Gṛhastha Livelihood, Āpad-dharma, and Sacrificial Stewardship of Wealth
कृषेरभावाद् वाणिज्यं तदभावात् कुसीदकम् / आपत्कल्पो ह्यं ज्ञेयः पूर्वोक्तो मुख्य इष्यते
kṛṣerabhāvād vāṇijyaṃ tadabhāvāt kusīdakam / āpatkalpo hyaṃ jñeyaḥ pūrvokto mukhya iṣyate
Wenn Ackerbau nicht möglich ist, soll man Handel treiben; und wenn auch das nicht möglich ist, darf man zum Zinsverleih greifen.
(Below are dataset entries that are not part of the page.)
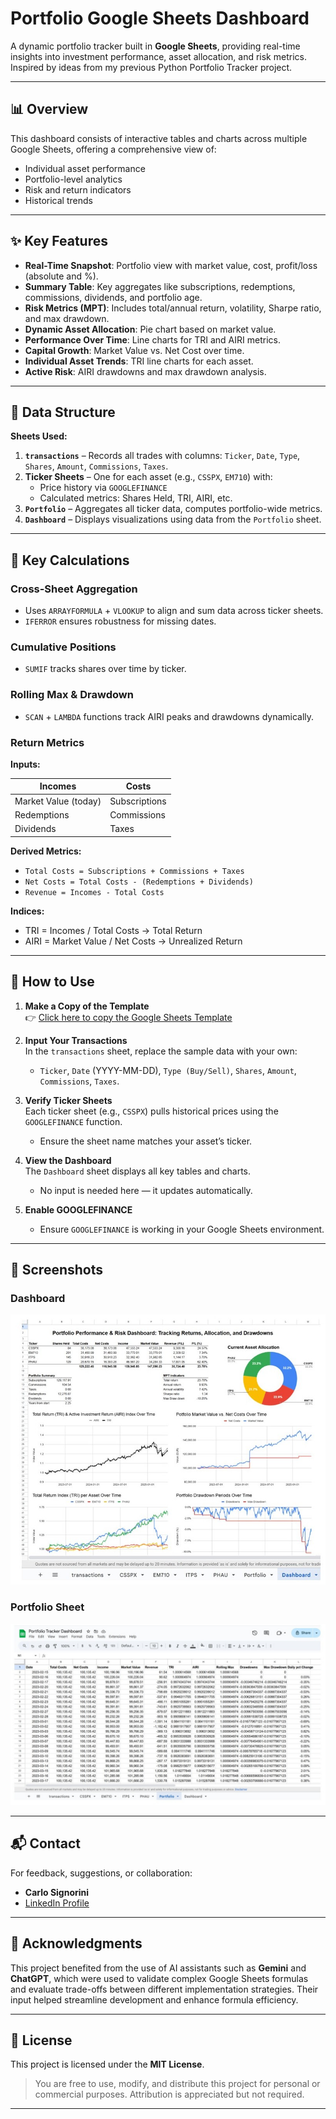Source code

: # Portfolio Google Sheets Dashboard

A dynamic portfolio tracker built in **Google Sheets**, providing real-time insights into investment performance, asset allocation, and risk metrics. Inspired by ideas from my previous Python Portfolio Tracker project.

---

## 📊 Overview

This dashboard consists of interactive tables and charts across multiple Google Sheets, offering a comprehensive view of:

- Individual asset performance
- Portfolio-level analytics
- Risk and return indicators
- Historical trends

---

## ✨ Key Features

- **Real-Time Snapshot**: Portfolio view with market value, cost, profit/loss (absolute and %).
- **Summary Table**: Key aggregates like subscriptions, redemptions, commissions, dividends, and portfolio age.
- **Risk Metrics (MPT)**: Includes total/annual return, volatility, Sharpe ratio, and max drawdown.
- **Dynamic Asset Allocation**: Pie chart based on market value.
- **Performance Over Time**: Line charts for TRI and AIRI metrics.
- **Capital Growth**: Market Value vs. Net Cost over time.
- **Individual Asset Trends**: TRI line charts for each asset.
- **Active Risk**: AIRI drawdowns and max drawdown analysis.

---

## 🧮 Data Structure

**Sheets Used:**

1. **`transactions`** – Records all trades with columns: `Ticker`, `Date`, `Type`, `Shares`, `Amount`, `Commissions`, `Taxes`.
2. **Ticker Sheets** – One for each asset (e.g., `CSSPX`, `EM710`) with:
   - Price history via `GOOGLEFINANCE`
   - Calculated metrics: Shares Held, TRI, AIRI, etc.
3. **`Portfolio`** – Aggregates all ticker data, computes portfolio-wide metrics.
4. **`Dashboard`** – Displays visualizations using data from the `Portfolio` sheet.

---

## 🧠 Key Calculations

### Cross-Sheet Aggregation
- Uses `ARRAYFORMULA` + `VLOOKUP` to align and sum data across ticker sheets.
- `IFERROR` ensures robustness for missing dates.

### Cumulative Positions
- `SUMIF` tracks shares over time by ticker.

### Rolling Max & Drawdown
- `SCAN` + `LAMBDA` functions track AIRI peaks and drawdowns dynamically.

### Return Metrics

**Inputs:**

| Incomes               | Costs         |
|-----------------------|---------------|
| Market Value (today)  | Subscriptions |
| Redemptions           | Commissions   |
| Dividends             | Taxes         |

**Derived Metrics:**

- `Total Costs = Subscriptions + Commissions + Taxes`
- `Net Costs = Total Costs - (Redemptions + Dividends)`
- `Revenue = Incomes - Total Costs`

**Indices:**

- TRI = Incomes / Total Costs → Total Return
- AIRI = Market Value / Net Costs → Unrealized Return

---

## 🚀 How to Use

1. **Make a Copy of the Template**  
   👉 [Click here to copy the Google Sheets Template](https://docs.google.com/spreadsheets/d/1cFiPoeBIn5ohLJLE50NH_tQfu3tKk0uCE3Vec9xk4-o/copy)

2. **Input Your Transactions**  
   In the `transactions` sheet, replace the sample data with your own:
   - `Ticker`, `Date` (YYYY-MM-DD), `Type (Buy/Sell)`, `Shares`, `Amount`, `Commissions`, `Taxes`.

3. **Verify Ticker Sheets**  
   Each ticker sheet (e.g., `CSSPX`) pulls historical prices using the `GOOGLEFINANCE` function.
   - Ensure the sheet name matches your asset’s ticker.

4. **View the Dashboard**  
   The `Dashboard` sheet displays all key tables and charts.
   - No input is needed here — it updates automatically.

5. **Enable GOOGLEFINANCE**  
   - Ensure `GOOGLEFINANCE` is working in your Google Sheets environment.

---

## 📸 Screenshots

### Dashboard
![Dashboard Screenshot](images/Dashboard_screenshot.JPG)

### Portfolio Sheet
![Portfolio Sheet Screenshot](images/Portfolio_sheet.JPG) 

---

## 📬 Contact

For feedback, suggestions, or collaboration:

- **Carlo Signorini**
- [LinkedIn Profile](https://www.linkedin.com/in/carlosignorini/)

---

## 🙏 Acknowledgments

This project benefited from the use of AI assistants such as **Gemini** and **ChatGPT**, which were used to validate complex Google Sheets formulas and evaluate trade-offs between different implementation strategies. Their input helped streamline development and enhance formula efficiency.

---

## 📄 License

This project is licensed under the **MIT License**.

> You are free to use, modify, and distribute this project for personal or commercial purposes. Attribution is appreciated but not required.

---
Dies ist als Regel für Zeiten der Not (āpad-dharma) zu verstehen; doch die zuvor genannte Hauptpflicht gilt als die vorrangige.
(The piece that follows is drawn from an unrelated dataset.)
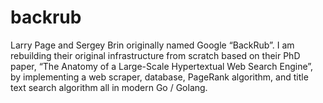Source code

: # backrub
Larry Page and Sergey Brin originally named Google “BackRub”. I am rebuilding their original infrastructure from scratch based on their PhD paper, “The Anatomy of a Large-Scale Hypertextual Web Search Engine”, by implementing a web scraper, database, PageRank algorithm, and title text search algorithm all in modern Go / Golang.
Traditional dharma-instruction passage (narrative voice within the Kurma Purana; commonly framed as teaching delivered in the Kurma Purana’s didactic dialogue tradition)
Primary Rasa: shanta
Secondary Rasa: karuna
It does not directly define Ātman; instead, it frames dharma pragmatically—showing that right conduct includes situational duties (āpad-dharma) while still affirming that the “primary” dharma previously taught remains the standard.
No specific yogic technique is taught in this verse; its contribution is ethical discipline—maintaining dharmic order in crisis, which the Kurma Purana treats as supportive groundwork for higher sādhanā such as Pāśupata-oriented devotion and yogic restraint.
It does not mention Shiva–Vishnu explicitly; it reflects the Purana’s integrative spirit by emphasizing dharma as a shared foundation for all theistic paths, including Shaiva-Vaishnava synthesis found elsewhere in the Kurma Purana.